Open alexpkeil1 opened 5 years ago

alexpkeil1 commented 5 years ago

Would be nice to have a longitudinal qgcomp with some of the following possibilities:

alexpkeil1 commented 3 years ago

Note that a GEE-like approach to clustered data (e.g. longitudinal measurements on individuals) can be done using qgcomp.boot functions with the id parameter set to the cluster identifier. Like a GEE, the mean function (regression parameters) will be the the same as a GLM (in expectation for GEE, but exactly in the case of qgcomp). However, the bootstrap variance estimates will be clustering appropriate.

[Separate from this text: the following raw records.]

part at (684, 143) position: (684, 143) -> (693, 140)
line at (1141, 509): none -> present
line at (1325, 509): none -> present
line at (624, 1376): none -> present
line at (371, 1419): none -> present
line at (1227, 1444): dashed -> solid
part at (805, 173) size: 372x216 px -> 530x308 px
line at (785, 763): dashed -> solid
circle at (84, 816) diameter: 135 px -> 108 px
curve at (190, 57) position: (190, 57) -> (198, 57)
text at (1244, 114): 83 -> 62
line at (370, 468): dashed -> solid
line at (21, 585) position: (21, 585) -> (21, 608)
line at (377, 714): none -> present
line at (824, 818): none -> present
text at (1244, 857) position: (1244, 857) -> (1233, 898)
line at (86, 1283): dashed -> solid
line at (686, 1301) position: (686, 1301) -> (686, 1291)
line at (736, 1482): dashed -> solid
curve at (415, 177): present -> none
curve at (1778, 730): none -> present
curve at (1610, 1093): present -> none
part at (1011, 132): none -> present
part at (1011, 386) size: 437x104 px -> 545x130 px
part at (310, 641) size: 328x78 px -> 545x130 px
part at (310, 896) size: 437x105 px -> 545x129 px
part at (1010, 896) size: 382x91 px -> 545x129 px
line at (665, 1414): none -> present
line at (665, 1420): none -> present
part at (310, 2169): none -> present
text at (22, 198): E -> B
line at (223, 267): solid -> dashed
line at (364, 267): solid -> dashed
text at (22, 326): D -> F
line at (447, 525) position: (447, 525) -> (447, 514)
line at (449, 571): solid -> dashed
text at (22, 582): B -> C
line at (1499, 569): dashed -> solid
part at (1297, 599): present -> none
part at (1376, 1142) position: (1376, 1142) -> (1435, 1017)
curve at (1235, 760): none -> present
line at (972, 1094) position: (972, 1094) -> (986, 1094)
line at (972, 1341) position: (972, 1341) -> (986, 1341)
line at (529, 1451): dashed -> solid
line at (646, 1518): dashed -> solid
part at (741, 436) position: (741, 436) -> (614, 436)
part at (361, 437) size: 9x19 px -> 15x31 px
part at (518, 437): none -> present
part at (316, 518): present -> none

alexpkeil1 commented 1 year ago

Note this approach has now been implemented by Welch et al in https://doi.org/10.1016/j.envint.2021.106787

alexpkeil1 commented 1 year ago

There is also a gist with a brief example of this: https://gist.github.com/alexpkeil1/1887e2f87d92e682c517dd8fe74415b4

sahmoho commented 5 months ago

Hello, I was wondering if using qgcomp.glm.boot with the "id" specification with a paired time-varying exposure and paired time-varying outcome for each cluster was appropriate? Does this estimate the change in outcome driven by "unit change" in mixture quartiles between timepoints? Or is it better to use a difference measure for qgcomp that is not time-varying and use that to assess the impact of per quartile increase in mixture concentration change on outcome between timepoints?